How do you treat EoE?
Although EoE has no cure and is a lifelong, chronic disease, it can be treated. Gastroenterologists treat and manage EoE. Your care team may also include allergists. Although they cannot diagnose or treat EoE themselves, they can help manage conditions associated with EoE, such as food allergies.
The best treatment for you depends on your individual health situation. Some of the treatment options for EoE are:
- Diet change such as avoiding certain foods that could trigger EoE.
- proton pump inhibitors (PPIs), These are medicines that reduce the production of stomach acid.
- steroids, These are medicines that help relieve inflammation. EoE is treated with liquid steroids that are swallowed so that they come into direct contact with the lining of your esophagus and relieve swelling.
- Biologics (monoclonal antibodies), A type of treatment that targets specific cells or proteins associated with inflammation, thereby reducing inflammation and improving swallowing.
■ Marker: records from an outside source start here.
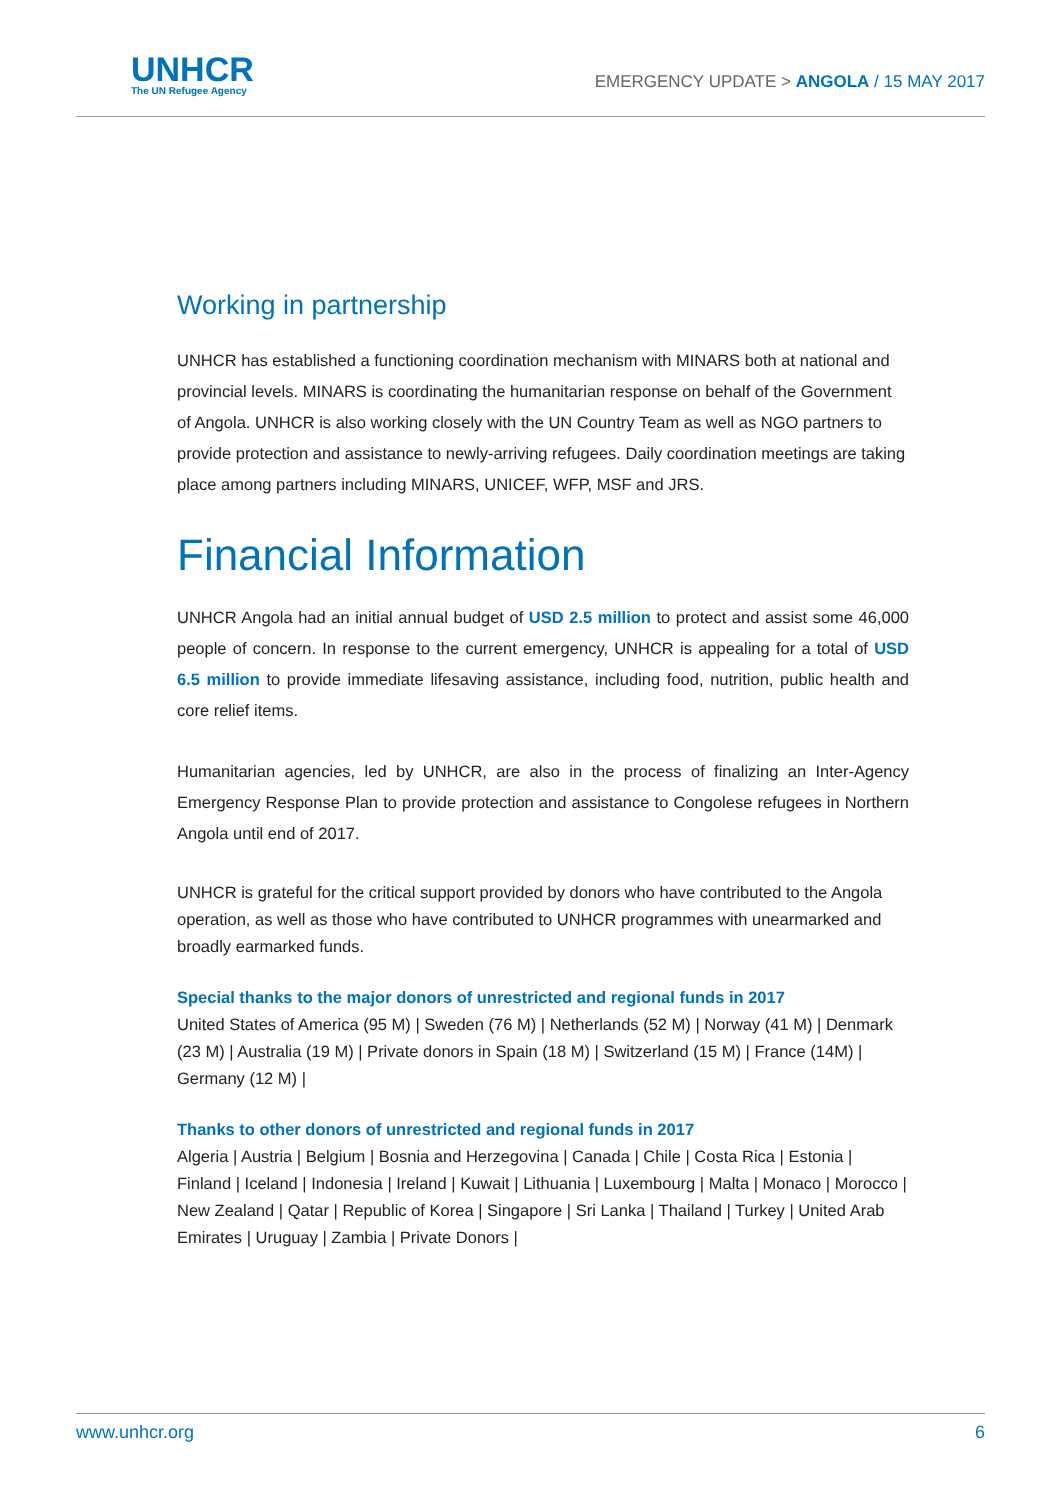UNHCR
The UN Refugee Agency
EMERGENCY UPDATE > ANGOLA / 15 MAY 2017
Working in partnership
UNHCR has established a functioning coordination mechanism with MINARS both at national and provincial levels. MINARS is coordinating the humanitarian response on behalf of the Government of Angola. UNHCR is also working closely with the UN Country Team as well as NGO partners to provide protection and assistance to newly-arriving refugees. Daily coordination meetings are taking place among partners including MINARS, UNICEF, WFP, MSF and JRS.
Financial Information
UNHCR Angola had an initial annual budget of USD 2.5 million to protect and assist some 46,000 people of concern. In response to the current emergency, UNHCR is appealing for a total of USD 6.5 million to provide immediate lifesaving assistance, including food, nutrition, public health and core relief items.
Humanitarian agencies, led by UNHCR, are also in the process of finalizing an Inter-Agency Emergency Response Plan to provide protection and assistance to Congolese refugees in Northern Angola until end of 2017.
UNHCR is grateful for the critical support provided by donors who have contributed to the Angola operation, as well as those who have contributed to UNHCR programmes with unearmarked and broadly earmarked funds.
Special thanks to the major donors of unrestricted and regional funds in 2017
United States of America (95 M) | Sweden (76 M) | Netherlands (52 M) | Norway (41 M) | Denmark (23 M) | Australia (19 M) | Private donors in Spain (18 M) | Switzerland (15 M) | France (14M) | Germany (12 M) |
Thanks to other donors of unrestricted and regional funds in 2017
Algeria | Austria | Belgium | Bosnia and Herzegovina | Canada | Chile | Costa Rica | Estonia | Finland | Iceland | Indonesia | Ireland | Kuwait | Lithuania | Luxembourg | Malta | Monaco | Morocco | New Zealand | Qatar | Republic of Korea | Singapore | Sri Lanka | Thailand | Turkey | United Arab Emirates | Uruguay | Zambia | Private Donors |
www.unhcr.org 6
- expansion of the esophagus, A procedure that uses endoscopy to dilate the esophagus to make swallowing easier, but does not treat the underlying inflammation. Dilation is usually used in conjunction with medication or dietary changes.
Treatments may change over time as your reaction and/or lifestyle changes. Therefore, you should regularly re-evaluate your treatment options with your HCP. Because symptoms alone cannot determine whether you respond to treatment, repeated endoscopies and biopsies are necessary to measure your response to treatment and disease activity or progression. You can work with your HCP to develop a plan for the ongoing management of your EoE.
Live your best life with EoE
If you think you may be having EoE symptoms – especially if you also have allergies, asthma, or other conditions that could put you at risk – talk to your doctor. Detecting EoE early will help prevent damage to your esophagus that can occur over time. And the sooner you get a diagnosis, the sooner you can start treating your EoE so you can feel better.
This educational resource was created with support from Regeneron, Sanofi and Takeda.